Difference between cross_validate with Shuffle=True and ShuffleSplit?

christonikos · 8 November 2022 13:15

Hi, I am a bit puzzled when it comes to the differences between cross_validate(shuffle=True) and ShuffleSplit.

My understanding is that, in the case of the ShuffleSplit, we might end up using the same data-points within each split, whereas in the cross_validate(shuffle=True), this cannot happen.

In general, what is the criterion in selecting one over the other?

Thanks again for your time and this beatiful course.

ArturoAmorQ · 9 November 2022 10:07

Hi, your understanding is correct. I would say that the criterion depends on the intended application.
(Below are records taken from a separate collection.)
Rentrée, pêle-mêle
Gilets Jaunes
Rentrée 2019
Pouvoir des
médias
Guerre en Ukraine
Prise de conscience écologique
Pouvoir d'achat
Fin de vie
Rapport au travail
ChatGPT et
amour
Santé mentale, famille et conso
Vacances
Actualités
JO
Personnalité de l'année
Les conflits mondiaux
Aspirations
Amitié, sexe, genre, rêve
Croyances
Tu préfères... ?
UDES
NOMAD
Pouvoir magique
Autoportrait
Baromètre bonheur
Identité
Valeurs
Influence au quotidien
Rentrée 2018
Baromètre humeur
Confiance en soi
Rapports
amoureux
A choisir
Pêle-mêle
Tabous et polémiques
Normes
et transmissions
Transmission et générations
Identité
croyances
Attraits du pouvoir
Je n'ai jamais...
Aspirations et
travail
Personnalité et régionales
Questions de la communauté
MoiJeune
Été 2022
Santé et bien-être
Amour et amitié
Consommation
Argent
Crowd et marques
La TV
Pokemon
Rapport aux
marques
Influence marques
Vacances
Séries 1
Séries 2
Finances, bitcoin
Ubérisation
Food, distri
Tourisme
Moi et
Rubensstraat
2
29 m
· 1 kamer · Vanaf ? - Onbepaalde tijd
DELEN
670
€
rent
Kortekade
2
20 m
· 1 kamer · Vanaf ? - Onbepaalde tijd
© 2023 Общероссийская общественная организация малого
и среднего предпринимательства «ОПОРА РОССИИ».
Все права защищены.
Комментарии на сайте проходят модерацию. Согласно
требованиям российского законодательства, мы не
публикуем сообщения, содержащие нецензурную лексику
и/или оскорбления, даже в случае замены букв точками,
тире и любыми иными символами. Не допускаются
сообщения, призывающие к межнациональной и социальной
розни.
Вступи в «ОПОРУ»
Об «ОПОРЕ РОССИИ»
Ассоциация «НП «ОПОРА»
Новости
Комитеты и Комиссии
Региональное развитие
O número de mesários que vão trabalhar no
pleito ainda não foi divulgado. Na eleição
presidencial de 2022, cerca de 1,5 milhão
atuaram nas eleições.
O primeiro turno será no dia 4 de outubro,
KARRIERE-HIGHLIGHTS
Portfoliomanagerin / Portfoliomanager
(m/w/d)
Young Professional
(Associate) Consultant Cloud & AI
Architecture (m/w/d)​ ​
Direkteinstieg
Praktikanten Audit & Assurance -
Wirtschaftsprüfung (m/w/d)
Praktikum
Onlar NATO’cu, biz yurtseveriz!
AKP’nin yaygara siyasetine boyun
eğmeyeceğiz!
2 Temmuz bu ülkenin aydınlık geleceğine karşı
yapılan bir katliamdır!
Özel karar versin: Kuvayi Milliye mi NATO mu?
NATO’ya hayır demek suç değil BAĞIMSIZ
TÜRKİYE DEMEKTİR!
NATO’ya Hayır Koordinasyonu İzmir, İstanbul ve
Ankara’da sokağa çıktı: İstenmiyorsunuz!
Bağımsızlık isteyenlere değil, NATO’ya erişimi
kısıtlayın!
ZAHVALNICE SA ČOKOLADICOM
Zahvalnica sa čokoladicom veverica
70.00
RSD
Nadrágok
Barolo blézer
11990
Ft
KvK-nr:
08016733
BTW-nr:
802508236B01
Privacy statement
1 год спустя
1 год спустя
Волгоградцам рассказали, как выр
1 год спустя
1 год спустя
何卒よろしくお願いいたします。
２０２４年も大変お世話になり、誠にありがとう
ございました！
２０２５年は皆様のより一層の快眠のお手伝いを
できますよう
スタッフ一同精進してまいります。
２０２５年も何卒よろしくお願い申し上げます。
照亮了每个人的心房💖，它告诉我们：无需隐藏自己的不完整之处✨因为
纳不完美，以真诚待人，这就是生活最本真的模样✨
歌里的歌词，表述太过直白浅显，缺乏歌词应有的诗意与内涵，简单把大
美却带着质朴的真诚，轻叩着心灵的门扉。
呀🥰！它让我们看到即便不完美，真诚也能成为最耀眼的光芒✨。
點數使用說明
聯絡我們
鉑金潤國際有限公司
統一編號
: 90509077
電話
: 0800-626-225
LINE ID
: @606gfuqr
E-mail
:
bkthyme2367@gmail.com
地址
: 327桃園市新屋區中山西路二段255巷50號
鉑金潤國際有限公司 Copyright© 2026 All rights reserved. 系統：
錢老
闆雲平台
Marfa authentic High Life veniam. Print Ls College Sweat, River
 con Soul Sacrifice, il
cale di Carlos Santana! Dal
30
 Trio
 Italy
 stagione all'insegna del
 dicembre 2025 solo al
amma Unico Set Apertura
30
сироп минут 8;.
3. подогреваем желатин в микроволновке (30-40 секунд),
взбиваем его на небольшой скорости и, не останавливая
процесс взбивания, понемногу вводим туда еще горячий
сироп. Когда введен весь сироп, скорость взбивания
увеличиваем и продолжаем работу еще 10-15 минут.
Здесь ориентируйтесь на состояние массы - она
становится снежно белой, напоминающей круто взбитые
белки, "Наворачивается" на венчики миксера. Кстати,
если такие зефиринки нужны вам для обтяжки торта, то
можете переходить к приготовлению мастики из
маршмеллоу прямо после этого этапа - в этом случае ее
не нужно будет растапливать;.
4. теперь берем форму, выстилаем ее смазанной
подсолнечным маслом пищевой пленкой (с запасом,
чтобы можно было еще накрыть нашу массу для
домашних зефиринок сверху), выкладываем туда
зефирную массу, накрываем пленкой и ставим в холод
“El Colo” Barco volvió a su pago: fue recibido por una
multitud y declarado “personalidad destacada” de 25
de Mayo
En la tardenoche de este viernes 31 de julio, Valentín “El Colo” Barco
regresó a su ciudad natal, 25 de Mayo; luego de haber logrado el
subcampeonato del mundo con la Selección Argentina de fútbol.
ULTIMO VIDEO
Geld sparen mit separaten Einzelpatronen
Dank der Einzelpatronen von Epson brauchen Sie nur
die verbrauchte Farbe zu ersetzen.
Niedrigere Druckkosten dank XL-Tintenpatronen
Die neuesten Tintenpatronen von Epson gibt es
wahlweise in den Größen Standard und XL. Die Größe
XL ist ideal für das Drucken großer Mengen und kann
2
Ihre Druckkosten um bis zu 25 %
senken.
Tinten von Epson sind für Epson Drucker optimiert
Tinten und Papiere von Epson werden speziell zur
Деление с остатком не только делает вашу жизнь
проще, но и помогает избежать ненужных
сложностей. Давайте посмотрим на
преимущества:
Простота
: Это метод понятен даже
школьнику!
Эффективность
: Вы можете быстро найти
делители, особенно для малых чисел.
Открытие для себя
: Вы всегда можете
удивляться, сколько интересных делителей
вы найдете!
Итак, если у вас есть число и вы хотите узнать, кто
For most practical purposes, using the KFold approach is a good enough approximation of the variability of the generalization performance. Large values for n_splits will only increase the computing resources and will reduce the testing size. A very small test set increases the variability of the score distribution.

cv1

cv2

As the test size is independent of the number of splits for ShuffleSplit, it will better approximate the “real” score distribution (one can’t really get rid of sampling noise) for increasing n_splits, but will still imply an increase of the computing resources.

cv3

See this notebook from my EuroScipy tutorial for reproducing the plots/additional info.

christonikos · 9 November 2022 10:43

Thanks for getting back to me, Arturo. Great explanation.